Under owner Lawrence Stroll, Aston Martin are investing heavily in the Formula 1 team’s future with a new £200m “game-changing” F1 factory as well as a new wind tunnel.

However, the team has predicted it won’t be until 2025 that the effects of the infrastructure upgrades are felt out on track as the wind tunnel will only be operational midway through the 2024 season.

That, though, hasn’t curbed the team’s ambitions for the 2023 campaign.

With new signing Fernando Alonso now leading the charge, the double World Champion replacing the retired Sebastian Vettel as Lance Stroll’s team-mate, Aston Martin are hoping for a few champagne celebrations after a 38-race dry spell.
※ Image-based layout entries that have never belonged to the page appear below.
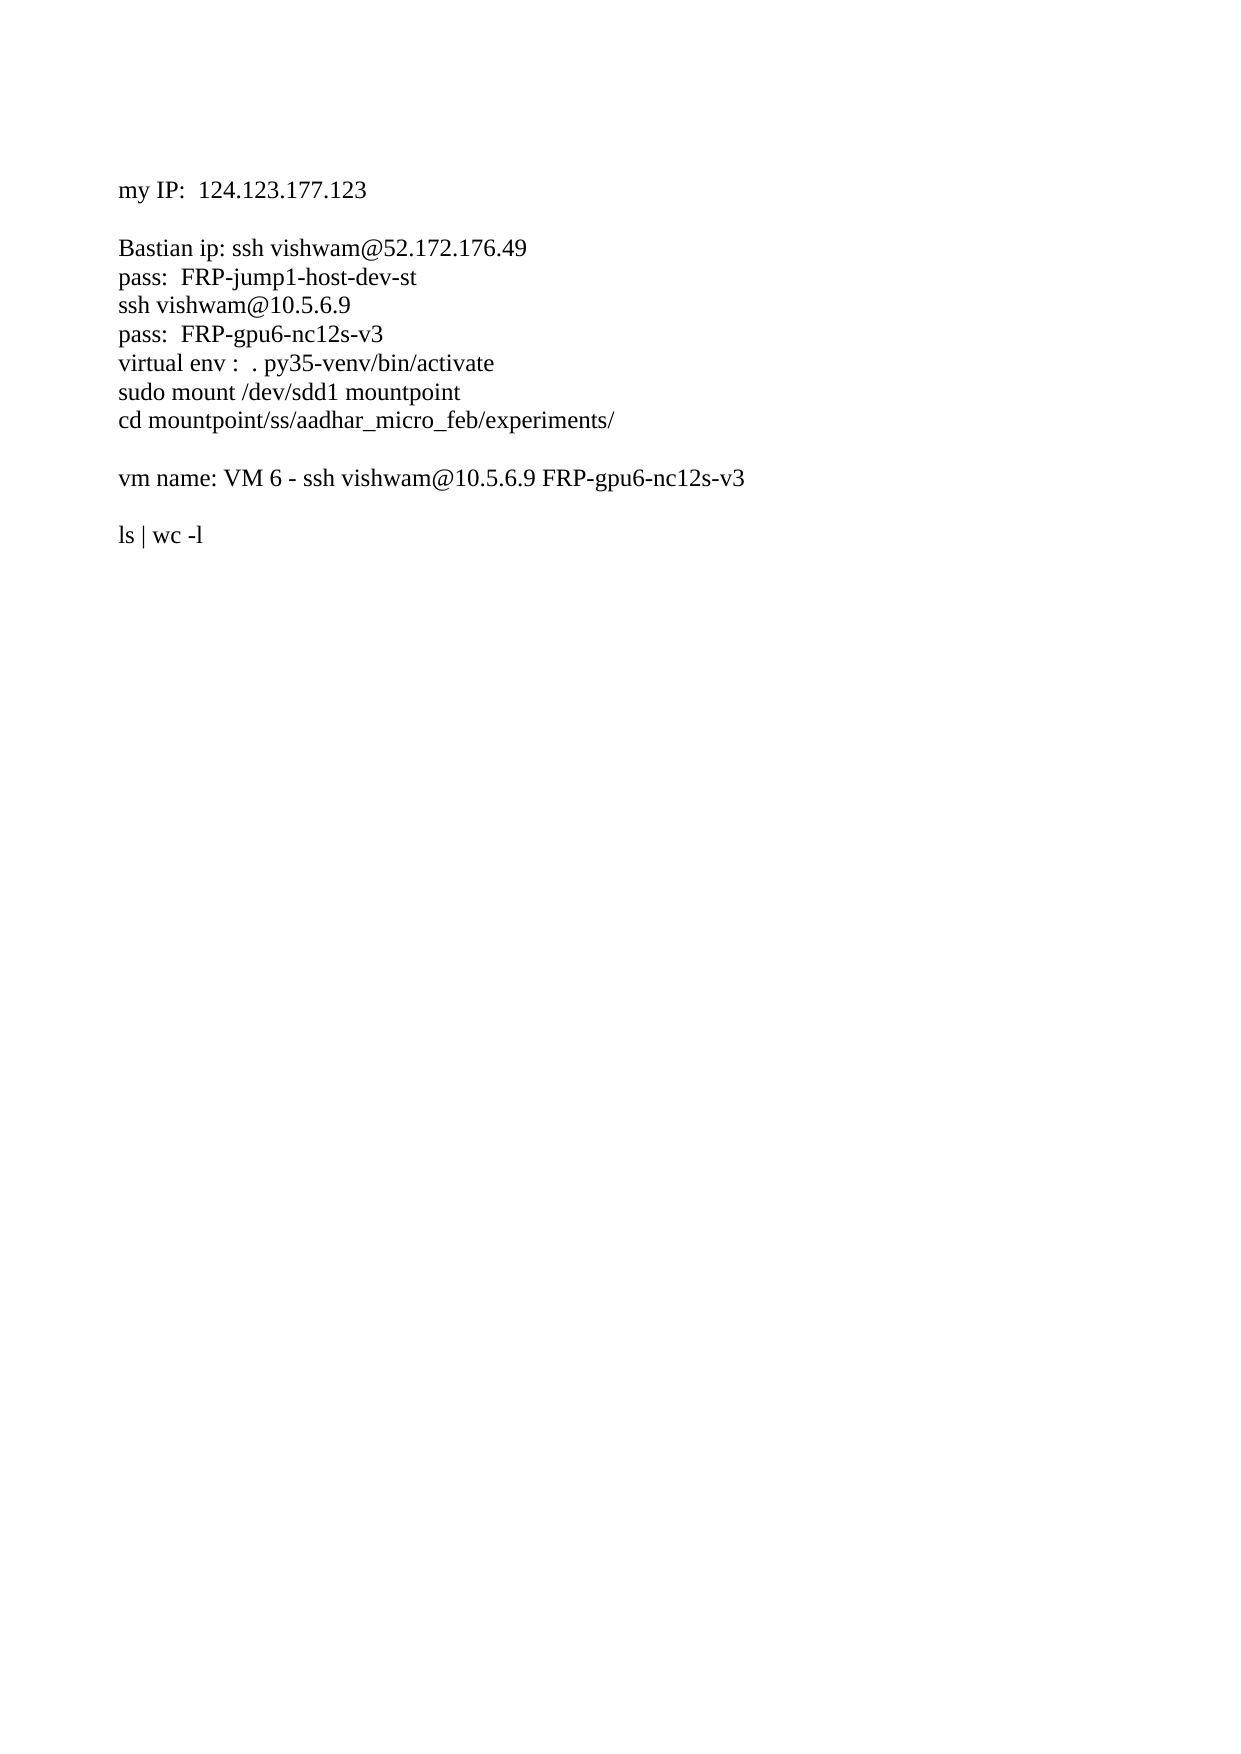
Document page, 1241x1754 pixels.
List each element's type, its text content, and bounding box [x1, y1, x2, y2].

text vm name: VM 6 - ssh vishwam@10.5.6.9 FRP-gpu6-nc12s-v3 [118, 463, 1122, 492]
text cd mountpoint/ss/aadhar_micro_feb/experiments/ [118, 406, 1122, 434]
text sudo mount /dev/sdd1 mountpoint [118, 377, 1122, 406]
text pass: FRP-gpu6-nc12s-v3 [118, 319, 1122, 348]
text ls | wc -l [118, 521, 1122, 549]
text pass: FRP-jump1-host-dev-st [118, 262, 1122, 291]
text ssh vishwam@10.5.6.9 [118, 291, 1122, 319]
text Bastian ip: ssh vishwam@52.172.176.49 [118, 233, 1122, 262]
text virtual env : . py35-venv/bin/activate [118, 348, 1122, 377]
text my IP: 124.123.177.123 [118, 176, 1122, 204]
Those are more likely to come from podiums than race wins, although Ben Sulayem recons the P1s will come at some stage.

“They should be able to do it, they are investing for it, they are on the way and they have a driver ready like Fernando so I think so,” he told Motorsport.com.

“But,” he added, “winning is very complicated.

“It’s the same with Ferrari. It’s not because they’re slow, management or reliability or both are also important.

“However, I think that Aston Martin, with [team owner] Stroll, they are trying things by signing a new driver and new staff, new discipline, which is also very important.”

Last season Formula 1 welcomed all-new ground effect aerodynamic cars, the sport’s latest step towards creating better – and closer – racing.

While it did seem to some to be a step backwards with eight teams on the podium in 2021 and only four in 2022, there was more passing than in the previous season.

Ben Sulayem and the F1 bosses hope that in time the new cars coupled with the sliding scale for R&D and the budget cap, the field will close up.

“I think so,” he said, “the challenges that I see and that the drivers themselves see is one thing, but then the challenges with the teams are different,” he said. .

“It’s not easy to create a balance of performance, and what I can say is working and what we’re working on the most is the budget ceiling.”

There was controversy surrounding the cap last season when it emerged that Red Bull had exceeded it in 2021 as Max Verstappen raced his way to a first World title.

As he followed that up with a second in 2022, Red Bull were hit with a 10 percent reduction in this year’s R&D time as well as a $7m fine for their breach.

Ben Sulayem applauded the FIA’s handling of the matter.

“I have been very clear with what happened with Red Bull,” the FIA ​​president continued. “We were very transparent throughout the process, we were clear in a public way.

“I hope that nobody uses the cost cap to hide things because they know that we are watching them, that is one of the tasks that we have, the difference is big [for] now.

“But we have to keep working and make sure the small teams get closer to the big ones.”